◆ YOUR TASK: Would you set down each line of the data below exactly?

[Page layout parsing data]

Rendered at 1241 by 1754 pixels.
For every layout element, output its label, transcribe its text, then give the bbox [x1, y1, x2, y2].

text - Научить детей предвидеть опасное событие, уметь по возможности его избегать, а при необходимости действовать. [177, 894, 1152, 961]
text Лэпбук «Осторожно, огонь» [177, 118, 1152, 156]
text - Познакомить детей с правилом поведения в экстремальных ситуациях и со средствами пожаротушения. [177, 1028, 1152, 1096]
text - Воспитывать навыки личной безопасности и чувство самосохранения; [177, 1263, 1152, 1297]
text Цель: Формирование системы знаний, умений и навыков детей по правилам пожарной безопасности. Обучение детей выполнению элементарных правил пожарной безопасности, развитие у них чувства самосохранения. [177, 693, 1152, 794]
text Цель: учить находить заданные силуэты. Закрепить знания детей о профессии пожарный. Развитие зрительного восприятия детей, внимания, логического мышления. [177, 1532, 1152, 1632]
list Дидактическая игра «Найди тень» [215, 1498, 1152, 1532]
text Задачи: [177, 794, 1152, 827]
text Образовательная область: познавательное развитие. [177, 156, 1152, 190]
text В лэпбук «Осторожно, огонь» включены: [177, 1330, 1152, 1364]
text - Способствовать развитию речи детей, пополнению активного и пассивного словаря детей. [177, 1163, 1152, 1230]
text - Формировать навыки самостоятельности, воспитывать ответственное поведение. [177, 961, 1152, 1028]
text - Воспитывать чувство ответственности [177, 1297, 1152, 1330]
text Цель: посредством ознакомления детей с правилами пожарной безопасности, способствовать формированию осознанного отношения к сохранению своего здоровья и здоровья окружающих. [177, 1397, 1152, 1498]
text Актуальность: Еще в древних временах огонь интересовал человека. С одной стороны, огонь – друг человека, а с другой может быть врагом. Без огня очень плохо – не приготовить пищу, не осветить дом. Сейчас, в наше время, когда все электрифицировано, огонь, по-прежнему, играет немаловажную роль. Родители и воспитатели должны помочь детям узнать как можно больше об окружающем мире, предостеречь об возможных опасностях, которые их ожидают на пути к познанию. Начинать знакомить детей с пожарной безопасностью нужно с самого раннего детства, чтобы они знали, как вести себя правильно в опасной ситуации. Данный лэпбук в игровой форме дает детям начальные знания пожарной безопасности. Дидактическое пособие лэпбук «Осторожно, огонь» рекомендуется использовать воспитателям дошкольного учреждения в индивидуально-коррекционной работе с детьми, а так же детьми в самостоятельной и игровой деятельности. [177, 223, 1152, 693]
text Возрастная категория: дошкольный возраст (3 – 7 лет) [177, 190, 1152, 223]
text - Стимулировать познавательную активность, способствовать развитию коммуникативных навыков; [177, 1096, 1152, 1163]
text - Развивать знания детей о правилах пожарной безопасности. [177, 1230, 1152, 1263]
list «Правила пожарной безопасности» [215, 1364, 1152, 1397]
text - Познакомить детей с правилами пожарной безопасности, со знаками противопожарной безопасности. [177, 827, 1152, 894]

◆ EXERCISE RESPONSE:
Rendered at 1241 by 1754 pixels.
For every layout element, output its label, transcribe its text, then give the bbox [x1, y1, x2, y2].

text - Научить детей предвидеть опасное событие, уметь по возможности его избегать, а при необходимости действовать. [177, 894, 1152, 961]
text Лэпбук «Осторожно, огонь» [177, 118, 1152, 156]
text - Познакомить детей с правилом поведения в экстремальных ситуациях и со средствами пожаротушения. [177, 1028, 1152, 1096]
text - Воспитывать навыки личной безопасности и чувство самосохранения; [177, 1263, 1152, 1297]
text Цель: Формирование системы знаний, умений и навыков детей по правилам пожарной безопасности. Обучение детей выполнению элементарных правил пожарной безопасности, развитие у них чувства самосохранения. [177, 693, 1152, 794]
text Цель: учить находить заданные силуэты. Закрепить знания детей о профессии пожарный. Развитие зрительного восприятия детей, внимания, логического мышления. [177, 1532, 1152, 1632]
list Дидактическая игра «Найди тень» [215, 1498, 1152, 1532]
text Задачи: [177, 794, 1152, 827]
text Образовательная область: познавательное развитие. [177, 156, 1152, 190]
text В лэпбук «Осторожно, огонь» включены: [177, 1330, 1152, 1364]
text - Способствовать развитию речи детей, пополнению активного и пассивного словаря детей. [177, 1163, 1152, 1230]
text - Формировать навыки самостоятельности, воспитывать ответственное поведение. [177, 961, 1152, 1028]
text - Воспитывать чувство ответственности [177, 1297, 1152, 1330]
text Цель: посредством ознакомления детей с правилами пожарной безопасности, способствовать формированию осознанного отношения к сохранению своего здоровья и здоровья окружающих. [177, 1397, 1152, 1498]
text Актуальность: Еще в древних временах огонь интересовал человека. С одной стороны, огонь – друг человека, а с другой может быть врагом. Без огня очень плохо – не приготовить пищу, не осветить дом. Сейчас, в наше время, когда все электрифицировано, огонь, по-прежнему, играет немаловажную роль. Родители и воспитатели должны помочь детям узнать как можно больше об окружающем мире, предостеречь об возможных опасностях, которые их ожидают на пути к познанию. Начинать знакомить детей с пожарной безопасностью нужно с самого раннего детства, чтобы они знали, как вести себя правильно в опасной ситуации. Данный лэпбук в игровой форме дает детям начальные знания пожарной безопасности. Дидактическое пособие лэпбук «Осторожно, огонь» рекомендуется использовать воспитателям дошкольного учреждения в индивидуально-коррекционной работе с детьми, а так же детьми в самостоятельной и игровой деятельности. [177, 223, 1152, 693]
text Возрастная категория: дошкольный возраст (3 – 7 лет) [177, 190, 1152, 223]
text - Стимулировать познавательную активность, способствовать развитию коммуникативных навыков; [177, 1096, 1152, 1163]
text - Развивать знания детей о правилах пожарной безопасности. [177, 1230, 1152, 1263]
list «Правила пожарной безопасности» [215, 1364, 1152, 1397]
text - Познакомить детей с правилами пожарной безопасности, со знаками противопожарной безопасности. [177, 827, 1152, 894]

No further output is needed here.